MoMA
The Junior Associates Visit with Artist Laurie Simmons

Laurie Simmons. How We See/Look 1/ Daria. 2014. Pigmented inkjet print, 78 x 48 “. The Museum of Modern Art, New York. Acquired through the generosity of The Junior Associates of The Museum of Modern Art, 2014. © 2015 Laurie Simmons

Laurie Simmons. How We See/Look 1/ Daria. 2014. Pigmented inkjet print, 78 x 48″. The Museum of Modern Art, New York. Acquired through the generosity of The Junior Associates of The Museum of Modern Art, 2014. © 2015 Laurie Simmons

Last year, The Junior Associates supported the Department of Photography’s acquisition of a recent work by the artist Laurie Simmons. This work, How We See/Look 1/Daria (2014), is part of Simmons’s How We See series, inspired by the practice in which individuals dress up as dolls or anime characters and paint eyes on their closed eyelids. How We See, recently on display at The Jewish Museum, is one of many Japanese subculture-influenced series in Simmons’s oeuvre. A recent group of the photographer’s works explores kigurumi, the Japanese subgenre of cosplay where individuals wear doll-like costumes (including masks and bodysuits) and adopt personality traits of the dolls, cartoon characters, and stuffed animals that motivate them. The Junior Associates took a visit to Simmons’s studio in October to learn more about her How We See series and her upcoming projects.

For the How We See works, Simmons and her studio manager, Mary Simpson, worked with a number of models who were fascinated with the project’s concept. Each model, chosen for her ethereal beauty, had to sit for hours while a make-up artist painted on her eyelids. While photographing the models, Simmons would instruct them to make microturns of their heads and faces and minute changes in where their gaze was directed (with their eyes closed) so that she could take the most dynamic and engaging shot. Many of the most compelling images selected during the editing process, Simmons noted, were those where the model appears to be looking directly at the viewer with the piercing faux eyes. Talk about a trompe l’œil!

Laurie Simmons with members of the Junior Associates. Photo: Jessica Womack

Laurie Simmons with members of the Junior Associates. Photo: Jessica Womack

Laurie Simmons’s work hanging in her studio. Photo: Gretchen Scott

Laurie Simmons’s work hanging in her studio. Photo: Gretchen Scott

Simmons’s interest in dolls has grown and evolved over her 40-year career. “I was always interested in fantasy and child’s play,” she reminisced. “I started out photographing dolls and doll figures.” Her earliest photographs from the 1970s include female dolls situated in dollhouses—specifically kitchens and bathrooms—to visualize and critique the stereotypical role of women as doting and domestic housewives.

Simmons’s slide negatives. Photo: Gretchen Scott

Simmons’s slide negatives.
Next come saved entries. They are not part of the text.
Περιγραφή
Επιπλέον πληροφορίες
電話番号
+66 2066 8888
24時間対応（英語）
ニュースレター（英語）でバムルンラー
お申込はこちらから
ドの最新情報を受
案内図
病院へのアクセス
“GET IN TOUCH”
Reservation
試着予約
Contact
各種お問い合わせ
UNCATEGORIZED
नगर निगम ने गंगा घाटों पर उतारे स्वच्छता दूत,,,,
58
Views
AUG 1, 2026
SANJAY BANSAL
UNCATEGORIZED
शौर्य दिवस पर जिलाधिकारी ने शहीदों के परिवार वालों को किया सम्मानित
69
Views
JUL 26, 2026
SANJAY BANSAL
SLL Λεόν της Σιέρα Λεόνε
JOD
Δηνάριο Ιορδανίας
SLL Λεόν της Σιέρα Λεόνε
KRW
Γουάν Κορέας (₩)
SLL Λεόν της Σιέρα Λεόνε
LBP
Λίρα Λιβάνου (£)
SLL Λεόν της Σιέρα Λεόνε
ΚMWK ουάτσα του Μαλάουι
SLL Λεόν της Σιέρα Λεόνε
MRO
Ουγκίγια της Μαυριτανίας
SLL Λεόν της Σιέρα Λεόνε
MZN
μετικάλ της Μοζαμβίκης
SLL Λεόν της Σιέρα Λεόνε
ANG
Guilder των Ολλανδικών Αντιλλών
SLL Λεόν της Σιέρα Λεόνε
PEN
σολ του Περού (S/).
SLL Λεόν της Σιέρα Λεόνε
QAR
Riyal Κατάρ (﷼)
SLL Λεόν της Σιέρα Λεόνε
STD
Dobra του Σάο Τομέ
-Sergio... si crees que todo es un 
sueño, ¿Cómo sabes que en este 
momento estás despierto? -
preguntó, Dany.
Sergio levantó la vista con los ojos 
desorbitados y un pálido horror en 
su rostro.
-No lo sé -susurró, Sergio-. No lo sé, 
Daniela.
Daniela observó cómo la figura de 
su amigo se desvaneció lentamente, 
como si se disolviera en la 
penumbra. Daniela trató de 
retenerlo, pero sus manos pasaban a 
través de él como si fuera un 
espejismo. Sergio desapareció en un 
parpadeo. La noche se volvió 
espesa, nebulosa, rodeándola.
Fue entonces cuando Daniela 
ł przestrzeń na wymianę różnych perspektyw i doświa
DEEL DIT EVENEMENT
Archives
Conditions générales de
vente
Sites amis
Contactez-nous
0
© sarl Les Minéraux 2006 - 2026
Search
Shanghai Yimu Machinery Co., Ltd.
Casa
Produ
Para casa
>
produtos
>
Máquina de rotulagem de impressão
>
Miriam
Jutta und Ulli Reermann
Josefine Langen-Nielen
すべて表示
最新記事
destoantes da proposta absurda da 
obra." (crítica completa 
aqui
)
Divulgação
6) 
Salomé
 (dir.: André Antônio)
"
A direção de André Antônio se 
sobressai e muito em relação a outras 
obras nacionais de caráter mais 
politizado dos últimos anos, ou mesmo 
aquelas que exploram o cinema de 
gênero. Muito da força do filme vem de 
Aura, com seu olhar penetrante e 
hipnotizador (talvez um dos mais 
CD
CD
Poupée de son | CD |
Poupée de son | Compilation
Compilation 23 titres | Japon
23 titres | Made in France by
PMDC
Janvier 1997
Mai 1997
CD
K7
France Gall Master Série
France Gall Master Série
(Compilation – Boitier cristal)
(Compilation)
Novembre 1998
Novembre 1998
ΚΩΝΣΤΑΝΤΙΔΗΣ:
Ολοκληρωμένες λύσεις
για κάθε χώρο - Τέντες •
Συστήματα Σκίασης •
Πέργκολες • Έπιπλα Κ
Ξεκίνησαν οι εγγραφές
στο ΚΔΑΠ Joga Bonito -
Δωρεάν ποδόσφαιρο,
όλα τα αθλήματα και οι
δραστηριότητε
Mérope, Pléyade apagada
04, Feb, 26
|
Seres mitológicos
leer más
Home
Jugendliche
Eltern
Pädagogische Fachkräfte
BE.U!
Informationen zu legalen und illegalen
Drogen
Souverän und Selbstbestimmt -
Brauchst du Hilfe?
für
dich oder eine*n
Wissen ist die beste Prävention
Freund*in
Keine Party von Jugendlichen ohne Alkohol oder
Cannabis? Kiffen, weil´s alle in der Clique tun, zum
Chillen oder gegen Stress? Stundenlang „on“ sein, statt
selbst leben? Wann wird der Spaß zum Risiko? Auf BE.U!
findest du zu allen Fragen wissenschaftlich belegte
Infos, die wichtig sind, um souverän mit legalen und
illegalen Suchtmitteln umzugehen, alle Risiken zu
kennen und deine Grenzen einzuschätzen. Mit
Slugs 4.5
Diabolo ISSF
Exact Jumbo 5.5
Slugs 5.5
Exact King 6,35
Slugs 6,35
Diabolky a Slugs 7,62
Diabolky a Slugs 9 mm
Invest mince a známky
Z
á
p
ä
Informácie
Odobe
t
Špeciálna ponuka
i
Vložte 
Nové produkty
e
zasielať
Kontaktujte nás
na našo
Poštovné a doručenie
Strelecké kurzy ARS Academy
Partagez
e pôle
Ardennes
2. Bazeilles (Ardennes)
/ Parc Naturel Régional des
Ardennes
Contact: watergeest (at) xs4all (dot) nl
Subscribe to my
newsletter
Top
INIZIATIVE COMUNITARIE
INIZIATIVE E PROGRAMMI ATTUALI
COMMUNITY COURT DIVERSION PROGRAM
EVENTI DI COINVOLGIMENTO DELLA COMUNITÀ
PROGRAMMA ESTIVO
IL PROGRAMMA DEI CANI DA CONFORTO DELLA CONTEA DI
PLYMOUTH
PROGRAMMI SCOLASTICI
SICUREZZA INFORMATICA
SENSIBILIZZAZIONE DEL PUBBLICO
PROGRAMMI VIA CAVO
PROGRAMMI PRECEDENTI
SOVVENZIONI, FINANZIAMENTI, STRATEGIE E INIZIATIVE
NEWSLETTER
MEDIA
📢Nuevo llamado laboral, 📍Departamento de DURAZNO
Photo: Gretchen Scott

During our visit, Simmons also spoke at length about her relationship with photographer Jimmy DeSana. After meeting in the early 1970s, DeSana and Simmons struck up a friendship and working relationship, and eventually became roommates. She inherited DeSana’s uncatalogued estate after his death in 1990, and it was then that she realized just how important it is for an artist to keep impeccable records. Simmons and her team keep slide negatives of all of her works in meticulously organized archives.

Simmons and members of The Junior Associates. Photo: Gretchen Scott

Simmons and members of The Junior Associates. Photo: Gretchen Scott

In addition to being a photographer and working as an archivist of DeSana’s work during her long career, Simmons is also a filmmaker. “I just finished shooting a feature film. It’s called My Art. It’s about a woman artist around my age who is looking for a breakthrough in her work. She goes to a small town and meets people who help her with her work, which is recreating old movie scenes. I had two challenges: I don’t think people are interested in seeing movies about artists, and I don’t think they are interested in seeing movies about women my age. So, of course,” she said with a grin, “that’s the movie I made.”